"People developing software don't understand the complexities of health care, and the health care professionals don't understand what it takes to produce that software. It's hard for them to understand each other, so [one major benefit of OHT] will be to bring them together in one room."
Healthcare has been characterized as a multi-trillion dollar cottage industry. It is highly fragmented, labour intensive, barely connected, extremely competitive, and has many different vendors and proprietary solutions. The rising cost of healthcare is straining budgets at all levels of government and imposing financial burdens on corporations and individuals alike. Against this backdrop, legitimate concerns about privacy have led to a plethora of regulations requiring complex administrative, physical and technical infrastructure to safeguard sensitive health information. Governments are attempting to impose standards and specifications from the top down to improve efficiency in healthcare delivery. These standards are broad, complex and, for the most part, lack implementations. In short, things are in a bit of a mess.
A consensus is emerging around two initiatives that promise to improve the current situation. The first is to foster widespread adoption of Electronic Health Records (EHR). The second is to improve accessibility and interoperability between EHR systems. In this article, we present Open Health Tools (OHT), an open source ecosystem where members of the health and information technology (IT) professions can collaborate to build interoperable EHR systems.
Open Health Tools
Interoperability problems and their resulting inefficiencies can result in increased costs, medical error, poor care, and even death. There are studies showing that lack of immediate access to patient care records results in thousands of deaths every year. In the U.S. alone, it is estimated that 200,000 people die every year from medical errors, many of which would be preventable if we had connected, interoperating EHR systems.

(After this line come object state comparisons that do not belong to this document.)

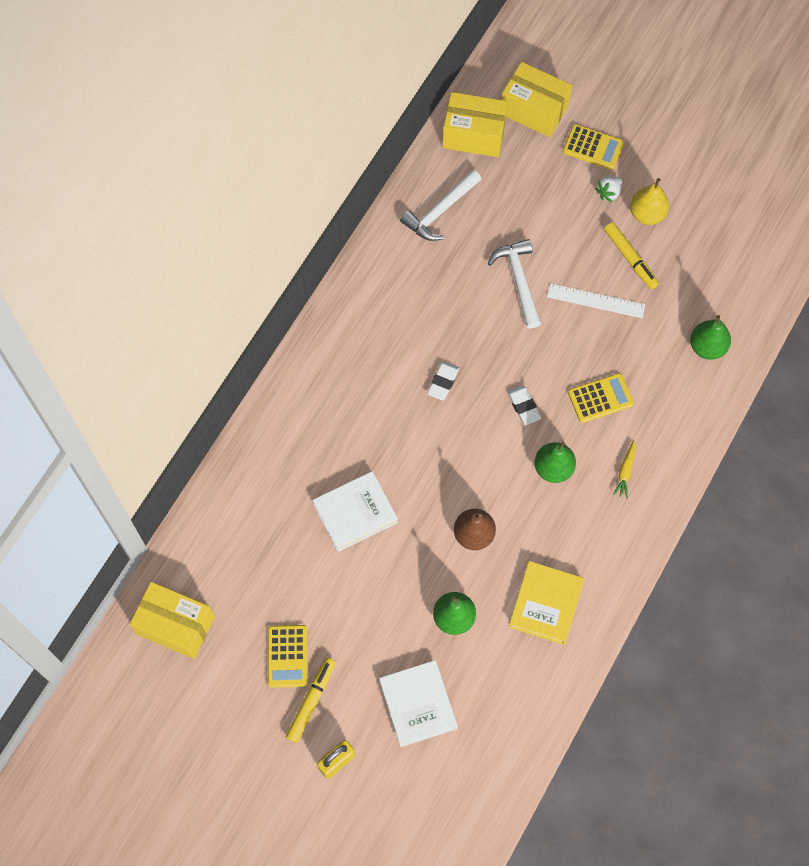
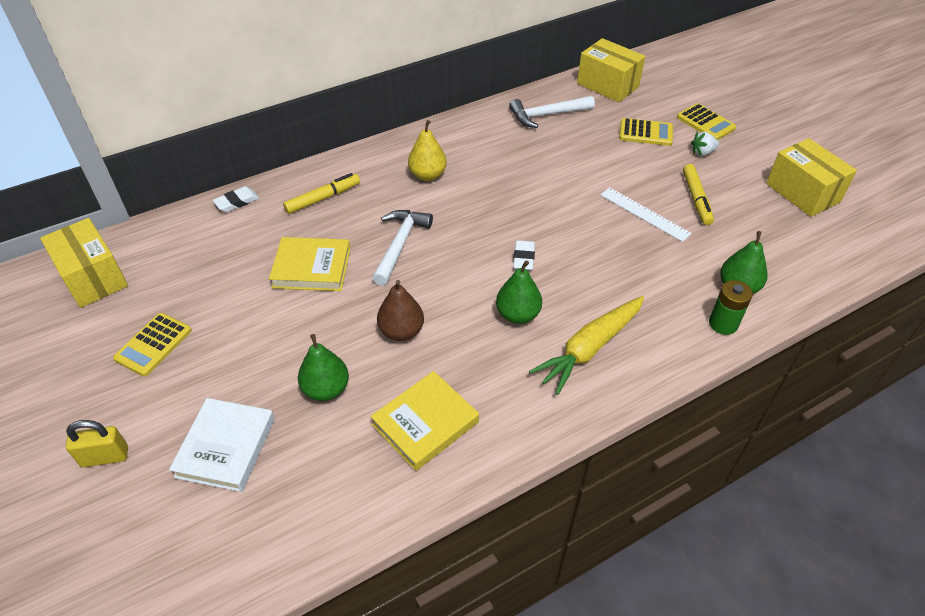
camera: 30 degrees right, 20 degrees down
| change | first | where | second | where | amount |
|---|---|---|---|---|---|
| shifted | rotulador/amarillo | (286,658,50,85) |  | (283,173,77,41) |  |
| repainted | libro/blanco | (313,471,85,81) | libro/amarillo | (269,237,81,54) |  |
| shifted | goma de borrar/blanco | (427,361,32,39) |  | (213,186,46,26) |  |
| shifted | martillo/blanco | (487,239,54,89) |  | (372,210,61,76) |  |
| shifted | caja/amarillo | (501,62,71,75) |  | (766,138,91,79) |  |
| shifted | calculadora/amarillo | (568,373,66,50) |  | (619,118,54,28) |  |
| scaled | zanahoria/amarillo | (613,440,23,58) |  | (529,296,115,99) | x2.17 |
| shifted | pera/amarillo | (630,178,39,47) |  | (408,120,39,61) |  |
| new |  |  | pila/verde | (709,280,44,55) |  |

While interoperability is important, progress towards interoperable EHR systems remains painfully slow. Former Intel Chairman Andrew Grove compares healthcare with the mainstream IT industry: "When it comes to operational efficiency, nothing illustrates the chasm between the two industries better than a comparison of the rate of implementation of electronic medical records with the rate of growth of e-commerce". While IT offers huge opportunities to improve healthcare systems and the quality of care, it also presents us with enormous challenges.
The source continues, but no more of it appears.